My general research interests lie in the area of mathematical modeling. My research problems involve mathematical modeling of ecological systems as well as dynamical analysis of these problems analytically and numerically. I have tried to find out the effects of environmental fluctuation and human-initiated disturbance on some population models with Holling type-III functional response. The focus of my research is on two major areas of mathematical modeling: stochastic dynamical systems and optimal control problems.

1. Stochastic dynamical systems: To analyze the survival conditions of threatened species, some prey-predator population has been formulated with white noise terms. It is proved that fluctuating environment plays a crucial role in the survival of species by comparing the stochastic models with deterministic models. I have analyzed the existence of a global positive solution, persistence, permanence, and extinction of the stochastic models.

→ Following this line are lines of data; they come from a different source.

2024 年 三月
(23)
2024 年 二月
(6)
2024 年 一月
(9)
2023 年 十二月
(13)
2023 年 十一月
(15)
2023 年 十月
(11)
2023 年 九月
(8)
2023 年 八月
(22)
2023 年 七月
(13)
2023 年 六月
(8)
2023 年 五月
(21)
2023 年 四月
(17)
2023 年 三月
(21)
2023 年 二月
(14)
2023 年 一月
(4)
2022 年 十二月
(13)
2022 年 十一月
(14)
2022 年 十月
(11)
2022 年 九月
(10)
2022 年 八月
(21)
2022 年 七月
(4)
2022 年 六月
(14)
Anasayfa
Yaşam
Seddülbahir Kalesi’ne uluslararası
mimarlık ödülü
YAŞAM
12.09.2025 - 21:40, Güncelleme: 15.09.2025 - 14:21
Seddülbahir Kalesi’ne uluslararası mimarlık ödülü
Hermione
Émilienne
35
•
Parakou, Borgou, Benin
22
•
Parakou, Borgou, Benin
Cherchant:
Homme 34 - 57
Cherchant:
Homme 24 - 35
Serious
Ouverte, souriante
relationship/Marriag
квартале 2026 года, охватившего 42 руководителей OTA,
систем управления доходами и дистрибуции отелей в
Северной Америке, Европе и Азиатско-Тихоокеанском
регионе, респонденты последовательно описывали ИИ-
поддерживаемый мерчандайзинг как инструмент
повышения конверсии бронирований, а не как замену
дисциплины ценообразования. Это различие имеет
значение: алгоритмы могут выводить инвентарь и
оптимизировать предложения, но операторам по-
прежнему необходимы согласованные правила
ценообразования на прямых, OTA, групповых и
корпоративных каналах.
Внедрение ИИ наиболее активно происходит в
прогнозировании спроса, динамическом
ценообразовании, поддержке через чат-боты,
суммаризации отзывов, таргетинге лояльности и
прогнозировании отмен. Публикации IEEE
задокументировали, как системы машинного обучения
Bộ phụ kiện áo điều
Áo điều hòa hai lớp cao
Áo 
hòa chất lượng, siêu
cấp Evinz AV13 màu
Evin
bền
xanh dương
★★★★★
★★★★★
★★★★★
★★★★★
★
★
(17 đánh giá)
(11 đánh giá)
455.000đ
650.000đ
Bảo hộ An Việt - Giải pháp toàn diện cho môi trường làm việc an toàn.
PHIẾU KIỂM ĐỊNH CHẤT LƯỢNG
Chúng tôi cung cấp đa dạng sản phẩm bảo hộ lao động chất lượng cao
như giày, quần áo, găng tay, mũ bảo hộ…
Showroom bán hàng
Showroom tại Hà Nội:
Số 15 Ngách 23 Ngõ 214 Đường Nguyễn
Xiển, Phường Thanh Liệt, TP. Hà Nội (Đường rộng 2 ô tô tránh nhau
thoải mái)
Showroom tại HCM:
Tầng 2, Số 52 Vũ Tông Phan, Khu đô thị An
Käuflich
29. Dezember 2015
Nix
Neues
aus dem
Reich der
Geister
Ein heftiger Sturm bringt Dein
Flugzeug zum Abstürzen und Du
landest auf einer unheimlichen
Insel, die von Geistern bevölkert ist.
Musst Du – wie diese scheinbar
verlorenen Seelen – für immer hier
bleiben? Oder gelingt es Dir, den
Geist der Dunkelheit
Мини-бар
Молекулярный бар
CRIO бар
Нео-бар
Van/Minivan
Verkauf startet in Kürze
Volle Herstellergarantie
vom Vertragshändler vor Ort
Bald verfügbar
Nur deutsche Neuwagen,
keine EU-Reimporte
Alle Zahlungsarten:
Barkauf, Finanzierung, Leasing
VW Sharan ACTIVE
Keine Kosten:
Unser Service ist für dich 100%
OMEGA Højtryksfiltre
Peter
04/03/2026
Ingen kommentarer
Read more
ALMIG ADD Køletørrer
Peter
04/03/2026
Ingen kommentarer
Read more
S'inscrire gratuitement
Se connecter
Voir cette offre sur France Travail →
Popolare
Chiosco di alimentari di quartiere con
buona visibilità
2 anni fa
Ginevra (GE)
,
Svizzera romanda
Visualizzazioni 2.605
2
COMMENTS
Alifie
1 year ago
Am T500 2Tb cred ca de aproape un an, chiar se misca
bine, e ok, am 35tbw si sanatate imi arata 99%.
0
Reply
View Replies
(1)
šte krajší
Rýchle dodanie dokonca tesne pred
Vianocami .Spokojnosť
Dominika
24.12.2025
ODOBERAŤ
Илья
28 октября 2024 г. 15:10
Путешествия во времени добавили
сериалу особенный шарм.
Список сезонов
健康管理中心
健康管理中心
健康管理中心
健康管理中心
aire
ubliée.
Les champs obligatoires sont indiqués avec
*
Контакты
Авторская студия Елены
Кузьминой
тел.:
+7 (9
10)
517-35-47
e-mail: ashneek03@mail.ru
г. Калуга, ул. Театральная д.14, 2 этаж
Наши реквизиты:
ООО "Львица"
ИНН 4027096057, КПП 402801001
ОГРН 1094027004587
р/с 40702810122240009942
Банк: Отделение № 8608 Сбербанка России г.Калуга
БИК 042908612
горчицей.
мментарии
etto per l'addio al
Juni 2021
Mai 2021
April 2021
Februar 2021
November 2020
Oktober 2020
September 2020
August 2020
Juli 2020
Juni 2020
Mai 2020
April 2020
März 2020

For example, in one of my papers, a stochastic model has been formulated for the system with polar bear preying on ringed and bearded seals. The impact of climate change on the intrinsic growth terms and carrying capacities of prey and predator populations have been thoroughly investigated in this stochastic system. The threshold criteria between persistence and extinction of the polar bear have been established. Analytical results prove that populations can sustain over a very long period of time if the intensity of fluctuation is low, which has also been verified numerically. Also, the stochastic and deterministic systems, good and bad climate days have been compared numerically in this work.

2. Optimal control: Since fishes and squids are very popular among the human population for food items, so they get hugely harvested by fishermen. Some control mechanisms have been suggested which can protect the endangered species from extinction as well as safeguard economic sustainability. Where it is not possible to control the disturbance, I have discussed the other ways to save the population from extinction.

For example, in one of my papers, the aquatic two-prey one-predator model in international waters has been considered with harvesting and toxicity effect. Specifically, orange roughy is the predator, preying on prawns and small fishes. Because no one can restrict harvesting in international waters, we need some other way to protect these species from extinction. The findings show preserving a portion of prey-predator separately without harvesting and toxicity can help these threatened species to sustain. The sufficient conditions of the permanence and extinction of the species in a partially closed system have derived. The optimal value of the reserved portion has been obtained for which total profit gets maximized while predator orange roughy sustain in the future for long time.